| Bloco de texto |

>>>

Autora: Joana Santos Silva, Diretora de Inovação e Professora de Estratégia do ISEG Executive Education
“The real competitive advantage in any business is one word only, which is ‘people’.” — Kamil Toume
A
o longo dos últimos meses e nas reuniões que tenho tido com empresas, são raras as ocasiões em que o tema da cultura está ausente. Tem sido uma tendência cada vez mais presente. Sinto que este é um tema de preocupação iminente para a maioria das organizações e que o mesmo é transversal.
O que estará a alimentar esta preocupação com a cultura organizacional? E será que este tema é apenas importante neste contexto de teletrabalho e de incerteza futura?
As organizações têm sofrido com a crescente dificuldade em atrair e reter talento. E parece que uma das chaves para resolver este desafio é a cultura da empresa.
Definir cultura organizacional é complexo, pois é algo intangível. A cultura é algo que se sente mais do que se descreve. A cultura de uma empresa molda a experiência diária dos colaboradores, faz que com o colaborador se sinta ou não integrado na empresa. A cultura emerge e nasce a partir do exercício estratégico da definição de valores, missão e visão. Contudo, não existe um modelo ou framework de tradução prática do exercício estratégico para a construção de uma cultura organizacional forte.

<<<

| O teu objetivo |
Copia sem mudar nada a parte do texto sobre cultura organizacional que vai de "Definir cultura organizacional" a "cultura organizacional forte.". Os registos que vêm a seguir não fazem falta.

| Material fornecido |
>>>

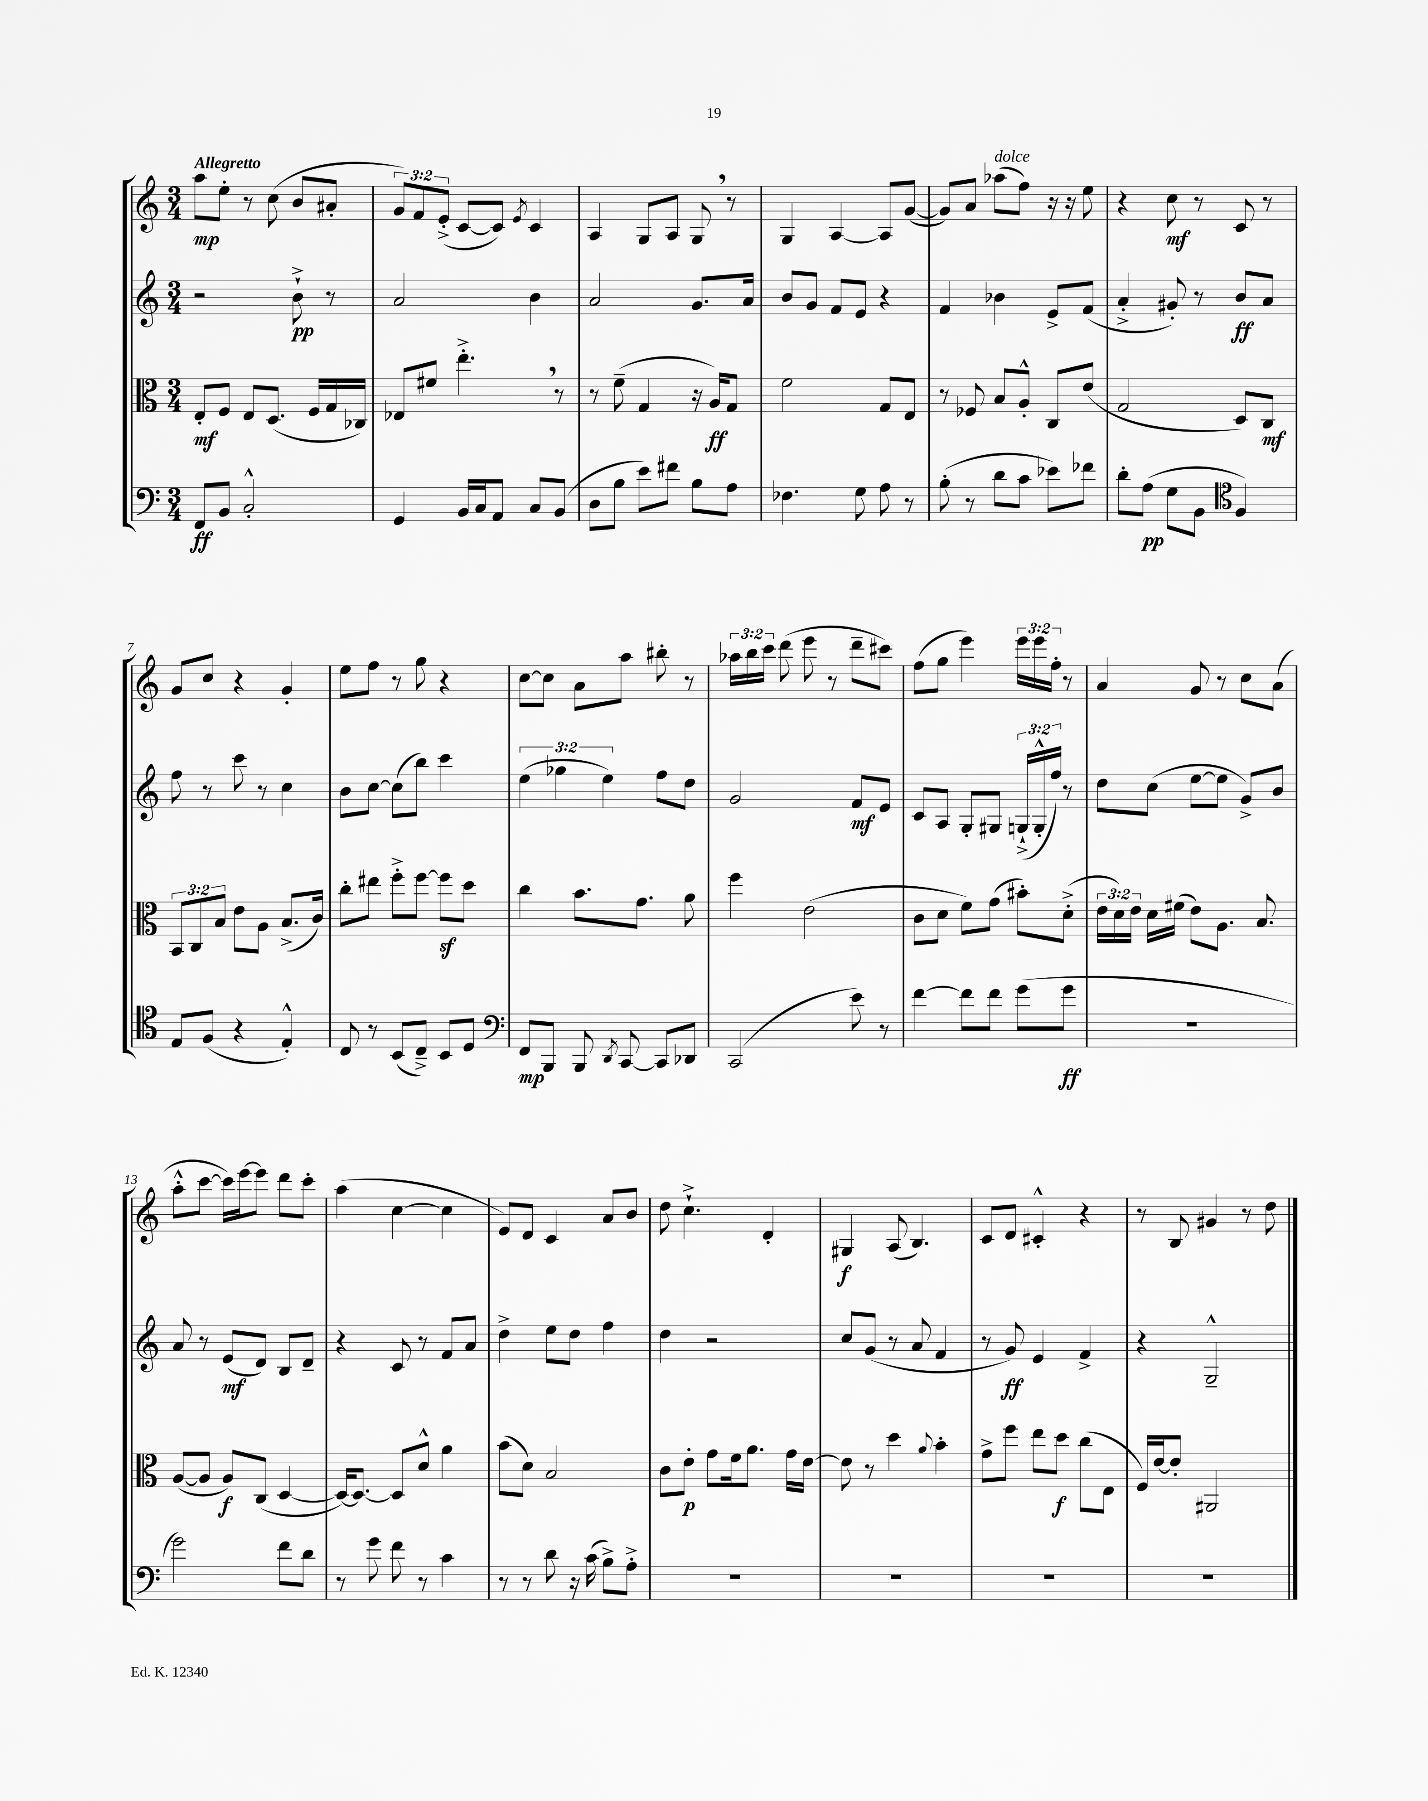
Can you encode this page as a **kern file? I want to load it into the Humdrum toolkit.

**kern	**kern	**kern	**kern
*staff4	*staff3	*staff2	*staff1
*clefF4	*clefC3	*clefG2	*clefG2
*k[]	*k[]	*k[]	*k[]
*M3/4	*M3/4	*M3/4	*M3/4
8FF	8E'	2r	8aa
8BB	8F	.	8ee'
2C'^^	8E	.	8r
.	(8.D	.	(8cc
.	.	8b`^	8b
.	16F	.	.
.	16G	8r	8a#'
.	16C-)	.	.
=	=	=	=
4GG	8E-	2a	12g)
.	.	.	12f
.	8f#	.	.
.	.	.	(12e'^
16BB	4.ee'^	.	[8c
16C	.	.	.
8AA	.	.	8c])
.	.	.	8qe
8C	.	4b	4c
(8BB	8r	.	.
=	=	=	=
8D	8r	2a	4A
8B	(8f~	.	.
8e)	4G	.	8G
8f#	.	.	8A
8B	16r	8.g	8G
.	16A)	.	.
8A	8G	.	8r
.	.	16a	.
=	=	=	=
4.F-	2f	8b	4G
.	.	8g	.
.	.	8f	[4A
8G	.	8e	.
8A	8G	4r	8A]
8r	8E	.	([8g
=	=	=	=
(8B'	8r	4f	8g])
8r	8F-	.	8a
8d	8B	4b-	(8aa-
8c	8A'^^	.	8ff)
8e-)	8C	8e^	16r
.	.	.	16r
8f-	(8e	(8f	8ee
=	=	=	=
8d'	2G	4a'^	4r
(8A	.	.	.
8G	.	8g#')	8cc
8BB	.	8r	8r
*clefC4	*	*	*
4F)	8D)	8b	8c
.	8C	8a	8r
=	=	=	=
8E	12BB	8ff	8g
.	12C	.	.
(8F	.	8r	8cc
.	12B	.	.
4r	8e	8ccc	4r
.	8A	8r	.
4E'^^)	(8.B^	4cc	4g'
.	16c)	.	.
=	=	=	=
8C	8cc'	8b	8ee
8r	8ee#	[8cc	8ff
(8BB	8ff'^	(8cc]	8r
8C~^)	[8ff	8bb)	8gg
8BB	8ff]	4ccc	4r
8D	8dd	.	.
=	=	=	=
*clefF4	*	*	*
8FF	4cc	(6ee	[8cc
8BBB	.	.	8cc]
.	.	6gg-	.
8BBB	8.b	.	8a
.	.	6ee)	.
8qDD	.	.	.
[8CC	.	.	8aa
.	8.g	.	.
8CC]	.	8ff	8bb#'
8DD-	8a	8dd	8r
=	=	=	=
(2CC	4ff	2g	24aa-
.	.	.	24bb
.	.	.	24ccc
.	.	.	(8ddd
.	(2e	.	8eee
.	.	.	8r
8e)	.	8f	8ddd~
8r	.	8e	8ccc#)
=	=	=	=
[4f	8c	8c	(8ff
.	8d	8A	8gg
8f]	8f)	8G'	4eee)
8f	(8g	8G#	.
(8g	8b#')	(24G`^	24eee
.	.	24G'^^	24eee
.	.	24ff)	24ff'
8g	(8d'^	8r	8r
=	=	=	=
2.r	24e	8dd	4a
.	24d)	.	.
.	24e	.	.
.	16d	(8cc	.
.	(16f#	.	.
.	8e)	[8ee	8g
.	8.A	8ee]	8r
.	.	8g^)	8cc
.	8.B	.	.
.	.	8b	(8a
=	=	=	=
2g)	([8A	8a	8aa'^^
.	8A]	8r	[8ccc
.	8A)	(8e	16ccc])
.	.	.	[16eee
.	(8C	8d)	8eee]
8f	[4D	8B	8ddd
8d	.	8d~	8ccc'
=	=	=	=
8r	16D_)	4r	(4aa
.	8.D_	.	.
8g	.	.	.
8f	8D]	8c	[4cc
8r	8d^^	8r	.
4c	4a	8f	4cc]
.	.	8a	.
=	=	=	=
8r	(8b	4dd^	8e)
8r	8d)	.	8d
8d	2B	8ee	4c
16r	.	8dd	.
(16c	.	.	.
8B^)	.	4ff	8a
8A'^	.	.	8b
=	=	=	=
2.r	8c	4dd	8dd
.	8e'	.	4.cc`^
.	8g	2r	.
.	16f	.	.
.	8.a	.	.
.	.	.	4d'
.	16g	.	.
.	[16e	.	.
=	=	=	=
2.r	8e]	8cc	4G#
.	8r	(8g	.
.	4dd	8r	(8A
.	.	8a	4.B)
.	8qqa	.	.
.	4b'	4f	.
=	=	=	=
2.r	8g^	8r	8c
.	8ff	8g)	8d
.	8ee	4e	4c#'^^
.	8dd	.	.
.	(8cc	4f^	4r
.	8E	.	.
=	=	=	=
2.r	16F)	4r	8r
.	[16e	.	.
.	8e']	.	8B
.	2AA#	2G~^^	4g#
.	.	.	8r
.	.	.	8dd
==	==	==	==
*-	*-	*-	*-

<<<

| Resultado certo |
Definir cultura organizacional é complexo, pois é algo intangível. A cultura é algo que se sente mais do que se descreve. A cultura de uma empresa molda a experiência diária dos colaboradores, faz que com o colaborador se sinta ou não integrado na empresa. A cultura emerge e nasce a partir do exercício estratégico da definição de valores, missão e visão. Contudo, não existe um modelo ou framework de tradução prática do exercício estratégico para a construção de uma cultura organizacional forte.